** What is expected **
In the material below, find every line containing "behöver" and copy that line.
=== Section Start ===
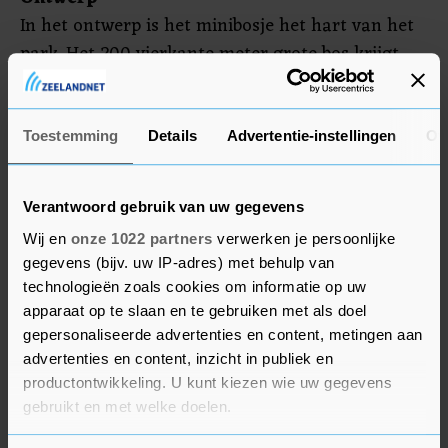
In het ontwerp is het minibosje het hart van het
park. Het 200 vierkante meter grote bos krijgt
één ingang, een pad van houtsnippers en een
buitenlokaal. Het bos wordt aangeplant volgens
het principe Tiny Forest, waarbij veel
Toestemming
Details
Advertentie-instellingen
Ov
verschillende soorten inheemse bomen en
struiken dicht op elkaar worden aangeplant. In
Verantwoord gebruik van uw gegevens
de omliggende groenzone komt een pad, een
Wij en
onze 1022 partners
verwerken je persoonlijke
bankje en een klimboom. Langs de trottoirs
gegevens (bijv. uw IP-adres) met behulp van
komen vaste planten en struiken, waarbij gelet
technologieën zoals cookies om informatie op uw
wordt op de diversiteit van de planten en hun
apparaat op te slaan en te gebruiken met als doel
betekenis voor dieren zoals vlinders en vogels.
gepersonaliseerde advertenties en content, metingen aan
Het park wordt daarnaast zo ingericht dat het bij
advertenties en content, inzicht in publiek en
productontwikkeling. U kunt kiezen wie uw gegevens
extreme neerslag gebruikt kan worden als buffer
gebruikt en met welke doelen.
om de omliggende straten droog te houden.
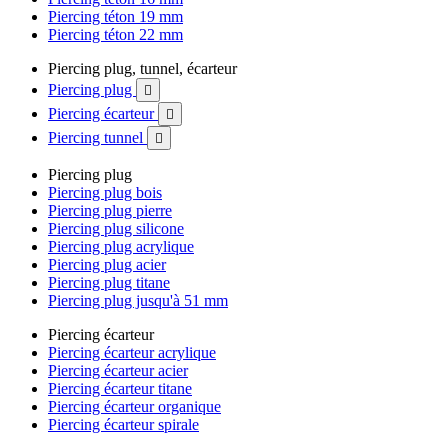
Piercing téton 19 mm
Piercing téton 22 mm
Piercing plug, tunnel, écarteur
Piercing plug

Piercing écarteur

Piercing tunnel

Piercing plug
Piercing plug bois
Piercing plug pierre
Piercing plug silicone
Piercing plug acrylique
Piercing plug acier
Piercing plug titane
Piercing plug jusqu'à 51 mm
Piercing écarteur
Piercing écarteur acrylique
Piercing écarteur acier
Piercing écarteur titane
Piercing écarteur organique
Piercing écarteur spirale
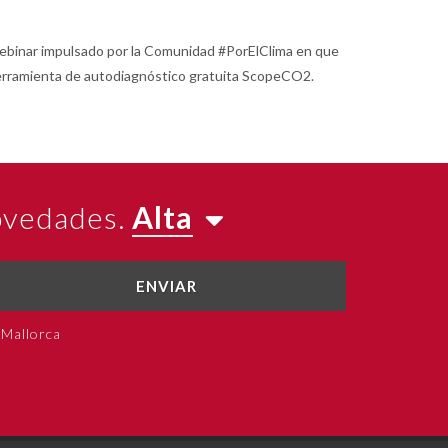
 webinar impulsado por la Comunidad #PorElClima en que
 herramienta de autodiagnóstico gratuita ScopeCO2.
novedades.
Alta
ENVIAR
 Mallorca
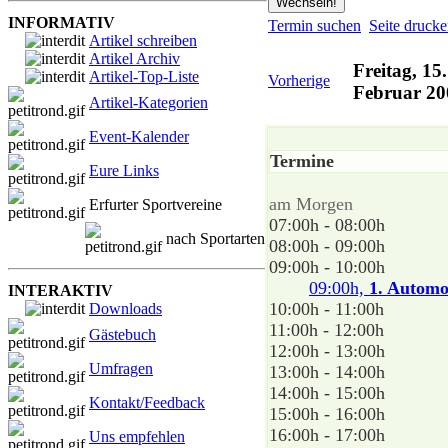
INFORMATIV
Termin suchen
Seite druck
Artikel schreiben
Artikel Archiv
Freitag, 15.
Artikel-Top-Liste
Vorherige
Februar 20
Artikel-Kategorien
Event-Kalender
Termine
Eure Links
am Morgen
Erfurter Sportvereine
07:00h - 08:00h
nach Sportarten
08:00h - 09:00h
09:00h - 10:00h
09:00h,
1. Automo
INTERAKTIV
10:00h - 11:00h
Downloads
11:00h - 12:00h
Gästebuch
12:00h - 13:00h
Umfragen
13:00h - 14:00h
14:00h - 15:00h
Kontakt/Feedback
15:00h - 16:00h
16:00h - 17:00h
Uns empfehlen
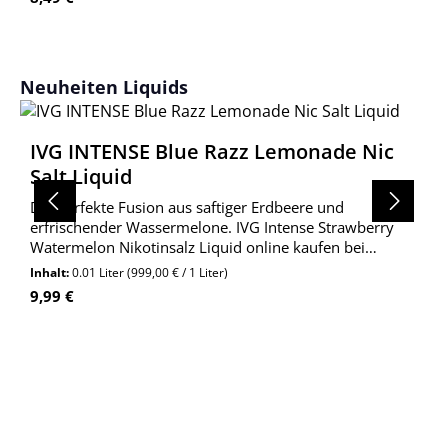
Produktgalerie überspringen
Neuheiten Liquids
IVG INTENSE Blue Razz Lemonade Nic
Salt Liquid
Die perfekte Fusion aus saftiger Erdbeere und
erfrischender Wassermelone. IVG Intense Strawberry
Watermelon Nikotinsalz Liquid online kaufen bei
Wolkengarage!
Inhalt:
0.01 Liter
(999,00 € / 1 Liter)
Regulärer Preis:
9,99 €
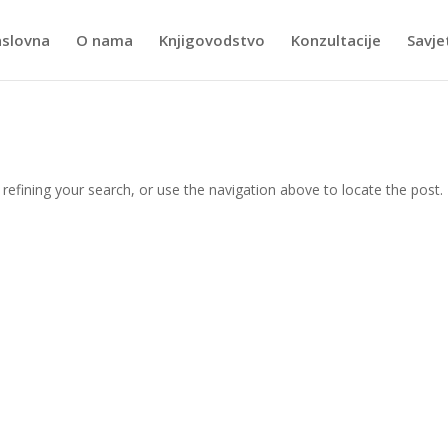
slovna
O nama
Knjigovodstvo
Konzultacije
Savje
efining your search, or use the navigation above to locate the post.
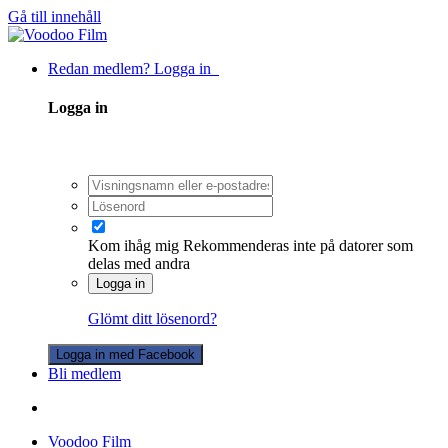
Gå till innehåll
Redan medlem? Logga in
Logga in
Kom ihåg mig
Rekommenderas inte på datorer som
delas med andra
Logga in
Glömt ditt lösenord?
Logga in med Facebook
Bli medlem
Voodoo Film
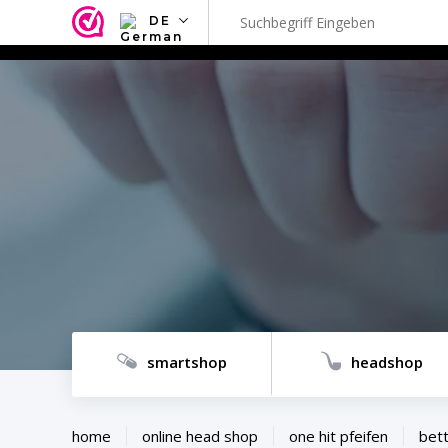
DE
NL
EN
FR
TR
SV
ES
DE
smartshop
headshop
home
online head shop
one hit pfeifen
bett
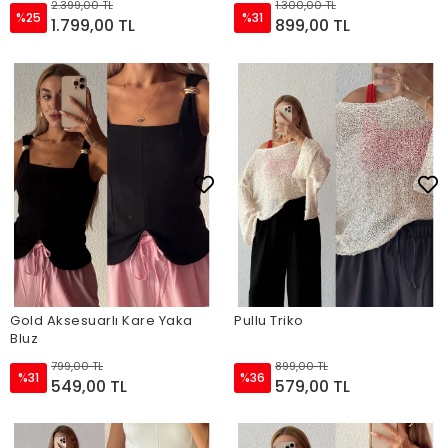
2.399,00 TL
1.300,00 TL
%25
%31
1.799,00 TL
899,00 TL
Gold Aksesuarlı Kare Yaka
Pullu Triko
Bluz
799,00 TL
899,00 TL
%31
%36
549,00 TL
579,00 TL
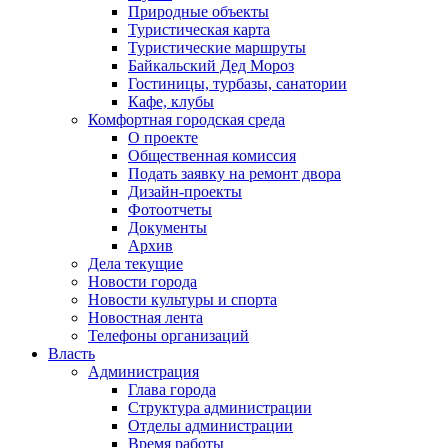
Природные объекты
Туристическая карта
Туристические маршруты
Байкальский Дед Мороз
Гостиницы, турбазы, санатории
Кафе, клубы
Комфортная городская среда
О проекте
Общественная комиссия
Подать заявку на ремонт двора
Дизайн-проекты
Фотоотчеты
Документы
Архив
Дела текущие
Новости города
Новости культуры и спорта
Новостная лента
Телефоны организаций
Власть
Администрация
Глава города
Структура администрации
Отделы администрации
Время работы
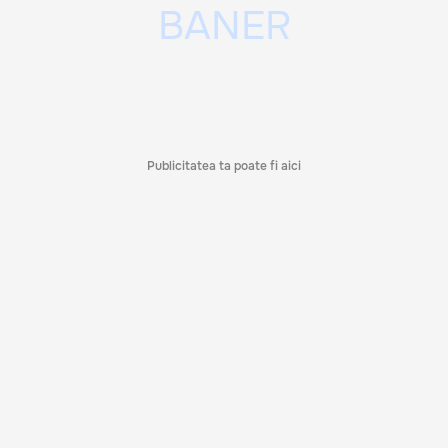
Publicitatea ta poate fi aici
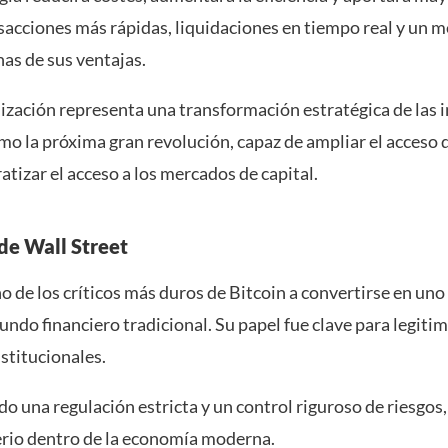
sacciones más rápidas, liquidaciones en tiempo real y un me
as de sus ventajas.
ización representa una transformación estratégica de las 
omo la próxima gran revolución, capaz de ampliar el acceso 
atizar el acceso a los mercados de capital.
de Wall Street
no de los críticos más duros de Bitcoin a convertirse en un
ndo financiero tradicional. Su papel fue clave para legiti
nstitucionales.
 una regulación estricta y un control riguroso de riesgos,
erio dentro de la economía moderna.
=== Section End ===
=== Section Start ===
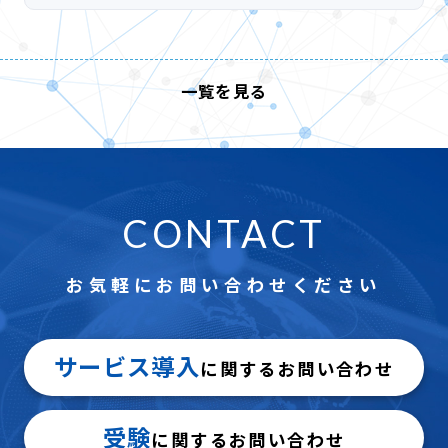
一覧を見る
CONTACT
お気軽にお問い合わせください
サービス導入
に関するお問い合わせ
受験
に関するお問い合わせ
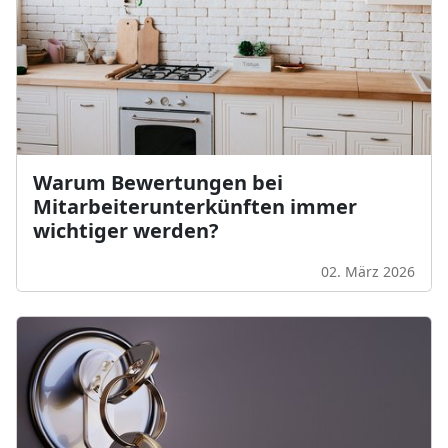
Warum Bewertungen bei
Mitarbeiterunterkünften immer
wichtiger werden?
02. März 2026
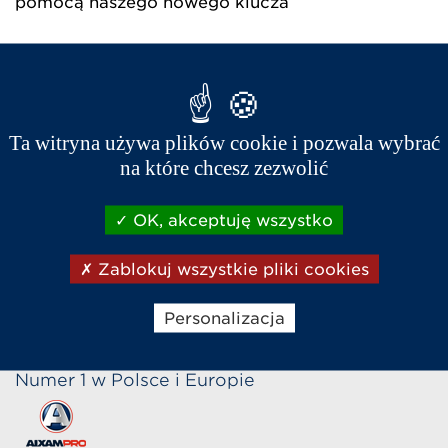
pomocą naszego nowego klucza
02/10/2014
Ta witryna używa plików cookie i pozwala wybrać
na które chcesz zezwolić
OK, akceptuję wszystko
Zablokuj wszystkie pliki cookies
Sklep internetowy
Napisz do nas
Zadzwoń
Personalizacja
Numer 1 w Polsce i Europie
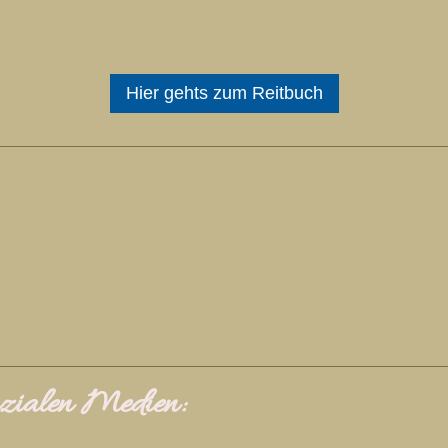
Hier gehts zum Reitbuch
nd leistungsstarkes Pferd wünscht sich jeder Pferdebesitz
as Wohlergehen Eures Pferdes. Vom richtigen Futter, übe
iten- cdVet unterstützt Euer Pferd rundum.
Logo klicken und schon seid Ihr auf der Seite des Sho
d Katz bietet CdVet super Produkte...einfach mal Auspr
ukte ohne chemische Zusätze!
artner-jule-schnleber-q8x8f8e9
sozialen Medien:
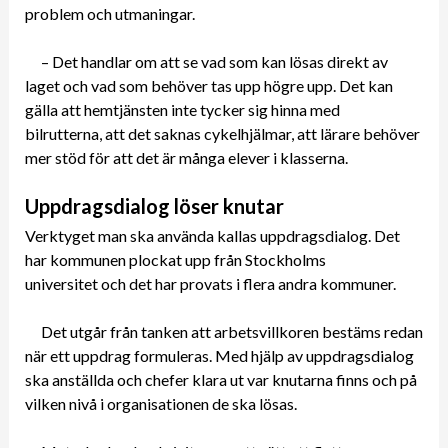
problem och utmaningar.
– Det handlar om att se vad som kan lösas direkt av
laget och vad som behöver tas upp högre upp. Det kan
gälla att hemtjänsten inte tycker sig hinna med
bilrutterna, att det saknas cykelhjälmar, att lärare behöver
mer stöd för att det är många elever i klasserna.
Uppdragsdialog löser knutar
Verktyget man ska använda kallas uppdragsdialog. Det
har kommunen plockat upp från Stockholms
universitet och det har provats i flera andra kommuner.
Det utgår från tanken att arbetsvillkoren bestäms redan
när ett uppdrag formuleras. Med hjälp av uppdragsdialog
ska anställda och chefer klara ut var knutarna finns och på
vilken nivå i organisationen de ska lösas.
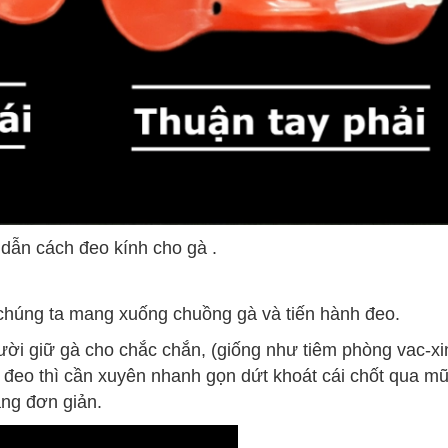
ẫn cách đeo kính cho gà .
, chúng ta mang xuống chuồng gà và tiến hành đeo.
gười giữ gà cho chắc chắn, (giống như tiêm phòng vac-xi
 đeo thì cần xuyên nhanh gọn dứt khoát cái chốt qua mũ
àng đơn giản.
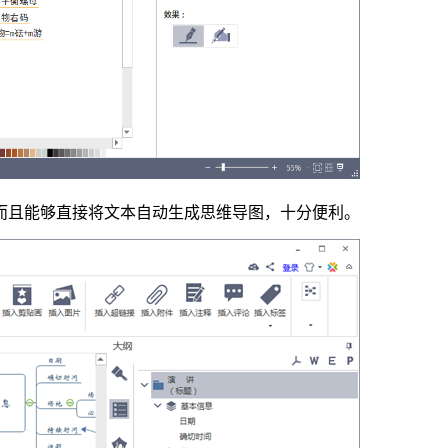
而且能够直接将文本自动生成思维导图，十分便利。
=== Section End ===
=== Section Start ===
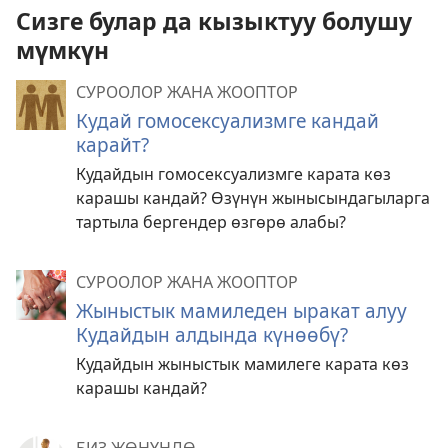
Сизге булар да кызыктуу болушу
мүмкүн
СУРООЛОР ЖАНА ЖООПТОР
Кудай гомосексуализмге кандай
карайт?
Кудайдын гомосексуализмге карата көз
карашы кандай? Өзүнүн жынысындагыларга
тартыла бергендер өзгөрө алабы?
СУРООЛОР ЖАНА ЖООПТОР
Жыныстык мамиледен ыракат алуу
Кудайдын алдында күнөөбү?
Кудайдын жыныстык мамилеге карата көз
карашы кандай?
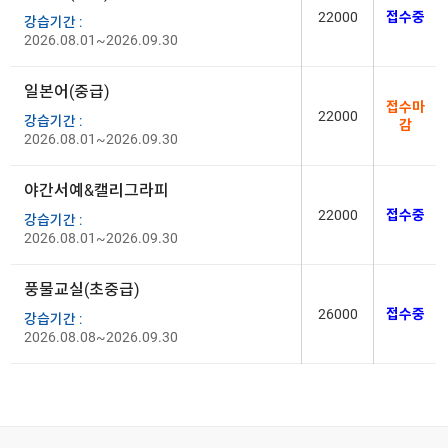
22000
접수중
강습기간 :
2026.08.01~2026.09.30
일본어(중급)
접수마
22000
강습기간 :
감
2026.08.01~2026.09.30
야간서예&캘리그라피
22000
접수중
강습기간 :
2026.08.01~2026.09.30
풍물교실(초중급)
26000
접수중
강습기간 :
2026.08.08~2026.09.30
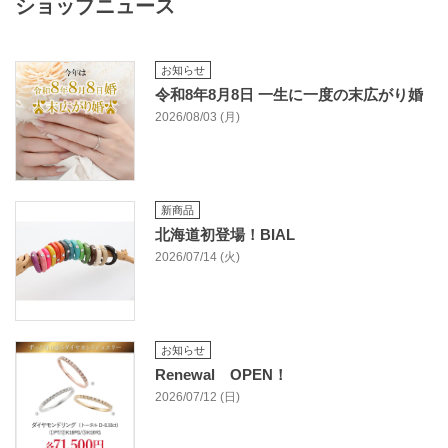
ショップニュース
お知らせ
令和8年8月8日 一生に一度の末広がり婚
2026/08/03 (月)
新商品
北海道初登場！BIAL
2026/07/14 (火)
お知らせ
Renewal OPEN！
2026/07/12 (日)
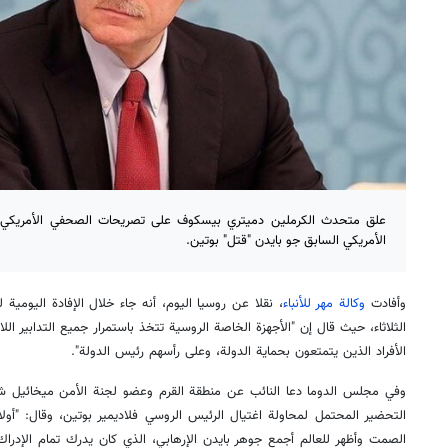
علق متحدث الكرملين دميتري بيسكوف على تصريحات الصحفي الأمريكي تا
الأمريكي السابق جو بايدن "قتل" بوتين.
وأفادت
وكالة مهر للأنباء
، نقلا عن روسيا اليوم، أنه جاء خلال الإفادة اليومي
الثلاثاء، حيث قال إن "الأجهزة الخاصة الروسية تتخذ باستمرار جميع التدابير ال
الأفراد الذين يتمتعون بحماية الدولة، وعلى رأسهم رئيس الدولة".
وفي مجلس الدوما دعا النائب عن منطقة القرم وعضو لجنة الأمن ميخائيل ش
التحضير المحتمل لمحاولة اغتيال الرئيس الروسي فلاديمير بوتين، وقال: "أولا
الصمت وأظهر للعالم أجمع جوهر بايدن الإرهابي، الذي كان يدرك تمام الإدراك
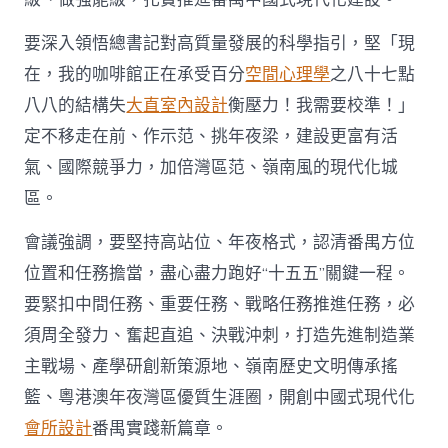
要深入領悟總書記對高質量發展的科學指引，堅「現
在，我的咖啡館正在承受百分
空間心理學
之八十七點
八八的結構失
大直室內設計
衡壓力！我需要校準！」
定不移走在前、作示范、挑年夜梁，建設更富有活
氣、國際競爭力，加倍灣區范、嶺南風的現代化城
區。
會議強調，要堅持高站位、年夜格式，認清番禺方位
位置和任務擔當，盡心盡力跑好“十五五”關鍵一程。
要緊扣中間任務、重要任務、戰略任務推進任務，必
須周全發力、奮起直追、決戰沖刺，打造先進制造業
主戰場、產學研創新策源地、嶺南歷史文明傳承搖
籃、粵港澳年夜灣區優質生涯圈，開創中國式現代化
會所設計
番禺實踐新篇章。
=== Section End ===
** Answer space **
laget och vad som behöver tas upp högre upp. Det kan
bilrutterna, att det saknas cykelhjälmar, att lärare behöver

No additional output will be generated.